*** Opening Material provided ***
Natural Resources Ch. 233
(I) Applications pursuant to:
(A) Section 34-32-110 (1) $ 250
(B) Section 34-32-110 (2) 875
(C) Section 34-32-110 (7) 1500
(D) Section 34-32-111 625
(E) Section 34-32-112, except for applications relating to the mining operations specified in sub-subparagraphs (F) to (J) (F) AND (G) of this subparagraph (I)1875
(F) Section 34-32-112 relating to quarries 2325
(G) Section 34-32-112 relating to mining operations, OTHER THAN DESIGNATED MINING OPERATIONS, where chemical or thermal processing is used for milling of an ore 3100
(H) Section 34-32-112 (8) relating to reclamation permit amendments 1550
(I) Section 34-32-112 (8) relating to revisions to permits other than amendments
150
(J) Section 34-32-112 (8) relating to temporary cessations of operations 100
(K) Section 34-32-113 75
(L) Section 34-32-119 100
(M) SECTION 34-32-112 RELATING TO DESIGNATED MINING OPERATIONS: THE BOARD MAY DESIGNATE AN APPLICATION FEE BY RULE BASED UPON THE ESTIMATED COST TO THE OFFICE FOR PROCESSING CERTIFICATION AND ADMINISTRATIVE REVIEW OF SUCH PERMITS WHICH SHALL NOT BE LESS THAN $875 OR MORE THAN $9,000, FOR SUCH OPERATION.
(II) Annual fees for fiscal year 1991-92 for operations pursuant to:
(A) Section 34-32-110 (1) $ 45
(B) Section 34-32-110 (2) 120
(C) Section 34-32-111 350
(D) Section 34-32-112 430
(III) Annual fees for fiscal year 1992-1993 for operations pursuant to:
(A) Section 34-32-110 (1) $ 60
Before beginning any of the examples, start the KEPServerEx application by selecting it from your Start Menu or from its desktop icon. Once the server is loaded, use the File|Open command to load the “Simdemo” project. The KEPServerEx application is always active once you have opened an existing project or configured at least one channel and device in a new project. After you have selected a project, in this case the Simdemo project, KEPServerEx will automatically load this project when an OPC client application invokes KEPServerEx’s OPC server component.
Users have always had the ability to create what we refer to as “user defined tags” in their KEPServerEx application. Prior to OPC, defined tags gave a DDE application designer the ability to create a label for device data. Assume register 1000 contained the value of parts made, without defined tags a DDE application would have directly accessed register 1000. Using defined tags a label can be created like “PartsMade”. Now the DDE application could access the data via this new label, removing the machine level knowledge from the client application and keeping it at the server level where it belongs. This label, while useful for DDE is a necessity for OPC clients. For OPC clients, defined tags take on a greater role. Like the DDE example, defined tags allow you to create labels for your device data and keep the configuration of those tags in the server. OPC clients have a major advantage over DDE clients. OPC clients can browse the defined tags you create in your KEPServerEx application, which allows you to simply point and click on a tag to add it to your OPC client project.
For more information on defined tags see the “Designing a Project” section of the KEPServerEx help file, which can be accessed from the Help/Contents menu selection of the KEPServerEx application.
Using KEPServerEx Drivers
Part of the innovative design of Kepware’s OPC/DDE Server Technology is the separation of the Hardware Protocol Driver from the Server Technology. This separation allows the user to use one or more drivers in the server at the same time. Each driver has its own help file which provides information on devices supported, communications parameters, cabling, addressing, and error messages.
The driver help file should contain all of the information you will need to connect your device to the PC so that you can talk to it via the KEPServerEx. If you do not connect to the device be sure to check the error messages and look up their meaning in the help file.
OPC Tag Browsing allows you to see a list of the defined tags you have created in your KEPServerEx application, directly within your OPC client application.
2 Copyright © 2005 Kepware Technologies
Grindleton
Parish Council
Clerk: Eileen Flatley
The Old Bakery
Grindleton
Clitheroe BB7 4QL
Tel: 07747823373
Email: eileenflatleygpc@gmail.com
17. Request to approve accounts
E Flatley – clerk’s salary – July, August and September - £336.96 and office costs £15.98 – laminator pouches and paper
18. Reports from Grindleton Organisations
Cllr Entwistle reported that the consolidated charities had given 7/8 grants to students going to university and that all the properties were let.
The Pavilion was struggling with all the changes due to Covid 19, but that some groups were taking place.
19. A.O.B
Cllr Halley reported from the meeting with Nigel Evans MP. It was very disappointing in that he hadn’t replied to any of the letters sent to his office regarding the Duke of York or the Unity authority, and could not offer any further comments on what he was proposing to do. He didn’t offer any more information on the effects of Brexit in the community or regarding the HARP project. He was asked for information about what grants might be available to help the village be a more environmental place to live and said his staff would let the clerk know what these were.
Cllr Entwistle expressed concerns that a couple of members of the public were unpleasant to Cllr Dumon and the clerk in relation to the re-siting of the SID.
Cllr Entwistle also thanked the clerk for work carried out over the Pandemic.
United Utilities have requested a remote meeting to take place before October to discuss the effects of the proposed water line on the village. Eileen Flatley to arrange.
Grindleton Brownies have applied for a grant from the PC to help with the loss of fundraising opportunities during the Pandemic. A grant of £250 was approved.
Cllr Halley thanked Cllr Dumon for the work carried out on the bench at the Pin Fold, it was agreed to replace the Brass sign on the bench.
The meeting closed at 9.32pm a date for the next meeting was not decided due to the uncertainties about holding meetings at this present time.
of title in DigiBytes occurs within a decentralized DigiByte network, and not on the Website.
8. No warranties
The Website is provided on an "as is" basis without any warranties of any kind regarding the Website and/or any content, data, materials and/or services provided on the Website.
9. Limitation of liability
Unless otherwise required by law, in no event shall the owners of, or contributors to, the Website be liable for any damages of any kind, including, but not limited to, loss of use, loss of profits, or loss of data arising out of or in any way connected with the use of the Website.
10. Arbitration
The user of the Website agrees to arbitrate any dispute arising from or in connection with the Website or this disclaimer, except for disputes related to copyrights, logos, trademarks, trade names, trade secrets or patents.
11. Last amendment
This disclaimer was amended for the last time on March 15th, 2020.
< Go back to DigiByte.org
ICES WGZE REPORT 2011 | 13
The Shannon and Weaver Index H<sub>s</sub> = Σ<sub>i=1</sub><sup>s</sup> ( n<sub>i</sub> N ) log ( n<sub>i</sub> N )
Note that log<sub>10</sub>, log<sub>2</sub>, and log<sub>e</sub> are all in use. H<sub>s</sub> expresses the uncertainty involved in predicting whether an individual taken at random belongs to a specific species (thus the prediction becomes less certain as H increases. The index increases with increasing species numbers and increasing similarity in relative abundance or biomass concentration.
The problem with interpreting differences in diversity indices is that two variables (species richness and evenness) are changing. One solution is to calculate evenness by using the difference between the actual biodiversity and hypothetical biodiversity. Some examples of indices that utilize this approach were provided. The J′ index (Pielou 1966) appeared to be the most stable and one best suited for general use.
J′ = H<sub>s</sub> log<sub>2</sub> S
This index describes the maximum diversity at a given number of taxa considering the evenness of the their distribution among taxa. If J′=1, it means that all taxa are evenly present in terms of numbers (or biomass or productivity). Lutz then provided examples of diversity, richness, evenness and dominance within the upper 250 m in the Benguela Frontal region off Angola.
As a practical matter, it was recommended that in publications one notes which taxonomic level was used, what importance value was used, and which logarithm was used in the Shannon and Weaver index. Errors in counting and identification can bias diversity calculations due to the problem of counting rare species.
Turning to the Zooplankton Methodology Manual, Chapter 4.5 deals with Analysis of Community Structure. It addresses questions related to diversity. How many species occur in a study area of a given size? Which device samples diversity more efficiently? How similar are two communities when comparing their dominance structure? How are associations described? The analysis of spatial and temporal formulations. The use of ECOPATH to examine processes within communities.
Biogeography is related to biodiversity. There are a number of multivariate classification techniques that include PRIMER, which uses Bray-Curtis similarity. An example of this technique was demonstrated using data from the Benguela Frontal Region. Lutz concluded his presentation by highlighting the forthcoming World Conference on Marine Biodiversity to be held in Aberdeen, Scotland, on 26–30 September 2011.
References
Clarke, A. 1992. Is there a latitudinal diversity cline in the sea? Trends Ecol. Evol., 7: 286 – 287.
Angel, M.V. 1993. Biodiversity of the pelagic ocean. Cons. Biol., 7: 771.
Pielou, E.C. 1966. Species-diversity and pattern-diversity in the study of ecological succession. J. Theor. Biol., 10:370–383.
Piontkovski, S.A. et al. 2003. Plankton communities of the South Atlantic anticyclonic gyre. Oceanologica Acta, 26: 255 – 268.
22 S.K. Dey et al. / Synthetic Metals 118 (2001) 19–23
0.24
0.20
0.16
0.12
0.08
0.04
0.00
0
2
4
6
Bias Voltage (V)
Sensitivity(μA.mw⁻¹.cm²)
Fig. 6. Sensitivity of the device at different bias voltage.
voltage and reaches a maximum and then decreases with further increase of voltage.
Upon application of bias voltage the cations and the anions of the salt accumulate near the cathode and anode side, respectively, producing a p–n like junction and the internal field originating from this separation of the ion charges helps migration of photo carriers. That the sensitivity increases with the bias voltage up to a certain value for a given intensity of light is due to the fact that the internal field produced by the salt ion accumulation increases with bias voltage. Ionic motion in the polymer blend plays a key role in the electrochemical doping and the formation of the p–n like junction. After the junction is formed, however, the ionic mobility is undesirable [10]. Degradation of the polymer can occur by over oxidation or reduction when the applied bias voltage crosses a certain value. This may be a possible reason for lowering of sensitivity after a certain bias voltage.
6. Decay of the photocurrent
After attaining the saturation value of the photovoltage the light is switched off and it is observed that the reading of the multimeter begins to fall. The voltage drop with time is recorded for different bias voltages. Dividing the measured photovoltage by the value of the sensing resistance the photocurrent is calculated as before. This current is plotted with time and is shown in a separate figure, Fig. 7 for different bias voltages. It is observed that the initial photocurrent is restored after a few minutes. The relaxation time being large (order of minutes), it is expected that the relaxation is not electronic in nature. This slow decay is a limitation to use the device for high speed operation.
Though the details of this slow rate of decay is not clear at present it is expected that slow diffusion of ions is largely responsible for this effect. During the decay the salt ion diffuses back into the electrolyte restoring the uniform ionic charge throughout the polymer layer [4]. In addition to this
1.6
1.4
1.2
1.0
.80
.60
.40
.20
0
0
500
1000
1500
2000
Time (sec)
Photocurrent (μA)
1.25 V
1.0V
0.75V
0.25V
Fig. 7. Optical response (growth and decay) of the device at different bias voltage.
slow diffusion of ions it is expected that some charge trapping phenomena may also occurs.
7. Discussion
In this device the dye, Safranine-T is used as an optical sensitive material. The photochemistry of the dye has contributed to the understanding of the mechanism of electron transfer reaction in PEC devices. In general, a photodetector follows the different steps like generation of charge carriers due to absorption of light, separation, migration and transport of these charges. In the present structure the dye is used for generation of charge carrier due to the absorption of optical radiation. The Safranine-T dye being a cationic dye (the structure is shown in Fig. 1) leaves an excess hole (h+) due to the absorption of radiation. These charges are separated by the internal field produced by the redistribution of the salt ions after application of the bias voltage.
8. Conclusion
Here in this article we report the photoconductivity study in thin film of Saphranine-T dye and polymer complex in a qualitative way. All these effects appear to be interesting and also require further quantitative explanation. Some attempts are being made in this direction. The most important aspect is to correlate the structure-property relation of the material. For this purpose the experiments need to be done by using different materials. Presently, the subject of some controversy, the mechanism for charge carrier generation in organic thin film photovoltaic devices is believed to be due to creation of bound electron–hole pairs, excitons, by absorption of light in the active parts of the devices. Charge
*** Closing Material provided ***
→ **Your objective**: Lines in the listing above that contain the word "back" must be copied; leave out the rest.

→ **Your response**:
< Go back to DigiByte.org
Though the details of this slow rate of decay is not clear at present it is expected that slow diffusion of ions is largely responsible for this effect. During the decay the salt ion diffuses back into the electrolyte restoring the uniform ionic charge throughout the polymer layer [4]. In addition to this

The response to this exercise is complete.